== Job item ==
Repeat exactly, please, the opening lines of the data below, through and including the line where "You can enable" sits.

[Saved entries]
____

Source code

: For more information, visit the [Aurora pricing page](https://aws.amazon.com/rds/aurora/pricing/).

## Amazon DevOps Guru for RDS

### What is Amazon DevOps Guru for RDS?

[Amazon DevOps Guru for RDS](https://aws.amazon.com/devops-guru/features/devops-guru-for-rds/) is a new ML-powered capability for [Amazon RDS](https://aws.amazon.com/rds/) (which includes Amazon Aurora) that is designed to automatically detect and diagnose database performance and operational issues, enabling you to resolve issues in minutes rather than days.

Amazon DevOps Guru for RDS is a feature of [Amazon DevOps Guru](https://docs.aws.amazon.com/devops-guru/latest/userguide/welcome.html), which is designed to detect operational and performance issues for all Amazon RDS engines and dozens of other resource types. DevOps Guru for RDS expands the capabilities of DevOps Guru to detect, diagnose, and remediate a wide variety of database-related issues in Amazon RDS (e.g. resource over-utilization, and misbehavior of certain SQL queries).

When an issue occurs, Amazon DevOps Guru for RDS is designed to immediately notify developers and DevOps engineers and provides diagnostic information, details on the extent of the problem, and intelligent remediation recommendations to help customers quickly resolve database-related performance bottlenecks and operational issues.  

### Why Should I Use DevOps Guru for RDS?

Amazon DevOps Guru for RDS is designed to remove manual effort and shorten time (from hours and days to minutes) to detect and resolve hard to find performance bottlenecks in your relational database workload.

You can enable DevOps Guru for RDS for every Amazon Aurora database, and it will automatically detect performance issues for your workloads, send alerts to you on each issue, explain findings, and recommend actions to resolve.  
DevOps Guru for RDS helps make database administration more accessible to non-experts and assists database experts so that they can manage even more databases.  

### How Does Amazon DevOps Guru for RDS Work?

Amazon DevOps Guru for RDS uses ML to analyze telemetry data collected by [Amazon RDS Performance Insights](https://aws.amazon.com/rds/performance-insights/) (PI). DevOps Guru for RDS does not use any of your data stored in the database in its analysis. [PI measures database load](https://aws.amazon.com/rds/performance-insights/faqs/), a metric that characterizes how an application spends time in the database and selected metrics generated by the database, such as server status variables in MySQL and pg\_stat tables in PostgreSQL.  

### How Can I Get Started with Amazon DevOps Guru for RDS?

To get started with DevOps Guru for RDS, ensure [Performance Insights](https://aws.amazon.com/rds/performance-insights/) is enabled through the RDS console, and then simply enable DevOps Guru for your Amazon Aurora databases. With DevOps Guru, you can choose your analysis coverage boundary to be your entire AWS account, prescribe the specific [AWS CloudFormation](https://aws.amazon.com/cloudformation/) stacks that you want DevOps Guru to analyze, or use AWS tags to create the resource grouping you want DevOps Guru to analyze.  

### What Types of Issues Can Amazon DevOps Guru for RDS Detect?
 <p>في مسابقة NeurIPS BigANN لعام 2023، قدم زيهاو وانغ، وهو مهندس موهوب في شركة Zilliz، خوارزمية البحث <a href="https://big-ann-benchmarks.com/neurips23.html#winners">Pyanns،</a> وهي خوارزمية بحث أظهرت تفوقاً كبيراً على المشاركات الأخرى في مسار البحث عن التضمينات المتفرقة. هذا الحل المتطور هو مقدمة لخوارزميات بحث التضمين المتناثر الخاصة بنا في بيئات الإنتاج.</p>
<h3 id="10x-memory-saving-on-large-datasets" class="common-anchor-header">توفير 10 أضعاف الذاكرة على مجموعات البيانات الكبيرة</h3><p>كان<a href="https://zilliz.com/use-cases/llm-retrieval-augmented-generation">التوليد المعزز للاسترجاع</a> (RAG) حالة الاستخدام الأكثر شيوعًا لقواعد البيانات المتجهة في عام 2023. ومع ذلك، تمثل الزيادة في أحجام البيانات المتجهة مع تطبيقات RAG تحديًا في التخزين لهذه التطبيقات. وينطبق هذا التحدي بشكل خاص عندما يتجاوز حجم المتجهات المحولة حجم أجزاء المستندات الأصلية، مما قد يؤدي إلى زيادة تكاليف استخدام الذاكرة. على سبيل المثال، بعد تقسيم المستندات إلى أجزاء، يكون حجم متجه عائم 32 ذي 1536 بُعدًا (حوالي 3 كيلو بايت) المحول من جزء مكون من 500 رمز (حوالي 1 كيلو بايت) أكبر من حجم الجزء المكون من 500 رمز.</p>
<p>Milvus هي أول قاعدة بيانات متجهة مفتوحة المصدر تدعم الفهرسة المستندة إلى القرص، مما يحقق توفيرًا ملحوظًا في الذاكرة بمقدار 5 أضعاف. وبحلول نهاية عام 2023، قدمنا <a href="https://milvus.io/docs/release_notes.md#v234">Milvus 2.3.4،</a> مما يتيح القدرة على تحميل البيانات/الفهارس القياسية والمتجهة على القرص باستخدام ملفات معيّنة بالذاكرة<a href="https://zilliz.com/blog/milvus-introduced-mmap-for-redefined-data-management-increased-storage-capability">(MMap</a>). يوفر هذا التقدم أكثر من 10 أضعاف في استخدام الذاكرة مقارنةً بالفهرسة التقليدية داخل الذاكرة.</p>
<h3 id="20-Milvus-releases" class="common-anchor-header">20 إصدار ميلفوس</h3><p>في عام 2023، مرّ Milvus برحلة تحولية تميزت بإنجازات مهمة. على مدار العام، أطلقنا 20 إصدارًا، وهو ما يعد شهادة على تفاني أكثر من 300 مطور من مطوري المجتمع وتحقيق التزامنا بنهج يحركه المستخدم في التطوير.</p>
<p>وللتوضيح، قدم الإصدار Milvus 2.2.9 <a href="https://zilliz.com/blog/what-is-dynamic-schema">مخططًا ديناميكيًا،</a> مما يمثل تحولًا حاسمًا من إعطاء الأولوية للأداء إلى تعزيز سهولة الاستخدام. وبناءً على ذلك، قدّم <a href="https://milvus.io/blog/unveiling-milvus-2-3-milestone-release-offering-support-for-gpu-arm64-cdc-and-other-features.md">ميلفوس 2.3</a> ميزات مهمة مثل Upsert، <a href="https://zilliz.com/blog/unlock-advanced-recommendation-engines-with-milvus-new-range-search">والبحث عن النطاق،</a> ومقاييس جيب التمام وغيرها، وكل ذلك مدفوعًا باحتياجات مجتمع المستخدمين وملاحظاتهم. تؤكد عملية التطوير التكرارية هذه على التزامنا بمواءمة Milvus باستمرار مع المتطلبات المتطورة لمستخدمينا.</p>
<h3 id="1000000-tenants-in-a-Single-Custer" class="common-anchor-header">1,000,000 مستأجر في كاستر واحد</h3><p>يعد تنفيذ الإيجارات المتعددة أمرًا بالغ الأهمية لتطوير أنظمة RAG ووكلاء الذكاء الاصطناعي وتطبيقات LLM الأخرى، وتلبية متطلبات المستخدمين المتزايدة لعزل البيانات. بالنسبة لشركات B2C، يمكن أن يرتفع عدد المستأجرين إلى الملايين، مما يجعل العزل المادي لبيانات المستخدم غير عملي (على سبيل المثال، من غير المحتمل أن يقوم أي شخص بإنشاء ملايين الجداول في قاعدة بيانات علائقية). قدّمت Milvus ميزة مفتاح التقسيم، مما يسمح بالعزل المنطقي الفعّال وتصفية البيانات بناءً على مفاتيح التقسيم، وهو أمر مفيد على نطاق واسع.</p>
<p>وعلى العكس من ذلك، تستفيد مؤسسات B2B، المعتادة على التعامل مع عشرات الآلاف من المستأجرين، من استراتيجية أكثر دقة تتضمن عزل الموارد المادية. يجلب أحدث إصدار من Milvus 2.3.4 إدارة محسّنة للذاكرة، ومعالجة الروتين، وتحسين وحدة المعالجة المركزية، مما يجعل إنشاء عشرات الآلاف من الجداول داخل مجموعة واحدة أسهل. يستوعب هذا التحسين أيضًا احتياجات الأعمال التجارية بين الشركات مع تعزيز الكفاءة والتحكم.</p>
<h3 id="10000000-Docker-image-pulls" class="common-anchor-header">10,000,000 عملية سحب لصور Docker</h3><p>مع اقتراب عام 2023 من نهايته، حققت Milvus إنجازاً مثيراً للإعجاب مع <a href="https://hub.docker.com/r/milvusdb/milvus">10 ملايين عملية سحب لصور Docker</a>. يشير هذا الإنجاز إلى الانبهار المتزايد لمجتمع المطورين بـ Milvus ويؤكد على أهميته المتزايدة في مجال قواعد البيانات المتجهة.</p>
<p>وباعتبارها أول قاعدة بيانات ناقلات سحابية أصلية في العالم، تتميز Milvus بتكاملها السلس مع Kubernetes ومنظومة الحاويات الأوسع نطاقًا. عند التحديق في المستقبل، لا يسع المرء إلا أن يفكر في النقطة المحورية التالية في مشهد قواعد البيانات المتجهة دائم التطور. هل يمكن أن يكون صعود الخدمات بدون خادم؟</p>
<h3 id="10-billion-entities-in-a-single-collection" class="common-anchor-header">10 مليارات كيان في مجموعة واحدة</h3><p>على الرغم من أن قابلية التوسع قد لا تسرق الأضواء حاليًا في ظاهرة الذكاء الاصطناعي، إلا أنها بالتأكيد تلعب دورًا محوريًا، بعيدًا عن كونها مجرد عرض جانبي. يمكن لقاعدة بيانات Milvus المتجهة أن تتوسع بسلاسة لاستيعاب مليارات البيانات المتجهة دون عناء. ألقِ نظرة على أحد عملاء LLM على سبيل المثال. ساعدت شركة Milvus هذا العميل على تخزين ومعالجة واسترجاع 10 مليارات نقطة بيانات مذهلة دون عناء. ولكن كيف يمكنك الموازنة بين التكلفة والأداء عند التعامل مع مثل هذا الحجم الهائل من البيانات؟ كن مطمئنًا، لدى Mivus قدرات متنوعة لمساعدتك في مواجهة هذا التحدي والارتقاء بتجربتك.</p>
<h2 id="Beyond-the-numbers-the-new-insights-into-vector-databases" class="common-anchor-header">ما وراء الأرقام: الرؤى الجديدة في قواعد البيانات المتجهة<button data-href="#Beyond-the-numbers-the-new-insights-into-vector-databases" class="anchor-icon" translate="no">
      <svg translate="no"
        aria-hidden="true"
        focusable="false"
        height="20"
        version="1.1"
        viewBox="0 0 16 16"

____

== Response ==
Source code

: For more information, visit the [Aurora pricing page](https://aws.amazon.com/rds/aurora/pricing/).

## Amazon DevOps Guru for RDS

### What is Amazon DevOps Guru for RDS?

[Amazon DevOps Guru for RDS](https://aws.amazon.com/devops-guru/features/devops-guru-for-rds/) is a new ML-powered capability for [Amazon RDS](https://aws.amazon.com/rds/) (which includes Amazon Aurora) that is designed to automatically detect and diagnose database performance and operational issues, enabling you to resolve issues in minutes rather than days.

Amazon DevOps Guru for RDS is a feature of [Amazon DevOps Guru](https://docs.aws.amazon.com/devops-guru/latest/userguide/welcome.html), which is designed to detect operational and performance issues for all Amazon RDS engines and dozens of other resource types. DevOps Guru for RDS expands the capabilities of DevOps Guru to detect, diagnose, and remediate a wide variety of database-related issues in Amazon RDS (e.g. resource over-utilization, and misbehavior of certain SQL queries).

When an issue occurs, Amazon DevOps Guru for RDS is designed to immediately notify developers and DevOps engineers and provides diagnostic information, details on the extent of the problem, and intelligent remediation recommendations to help customers quickly resolve database-related performance bottlenecks and operational issues.  

### Why Should I Use DevOps Guru for RDS?

Amazon DevOps Guru for RDS is designed to remove manual effort and shorten time (from hours and days to minutes) to detect and resolve hard to find performance bottlenecks in your relational database workload.

You can enable DevOps Guru for RDS for every Amazon Aurora database, and it will automatically detect performance issues for your workloads, send alerts to you on each issue, explain findings, and recommend actions to resolve.  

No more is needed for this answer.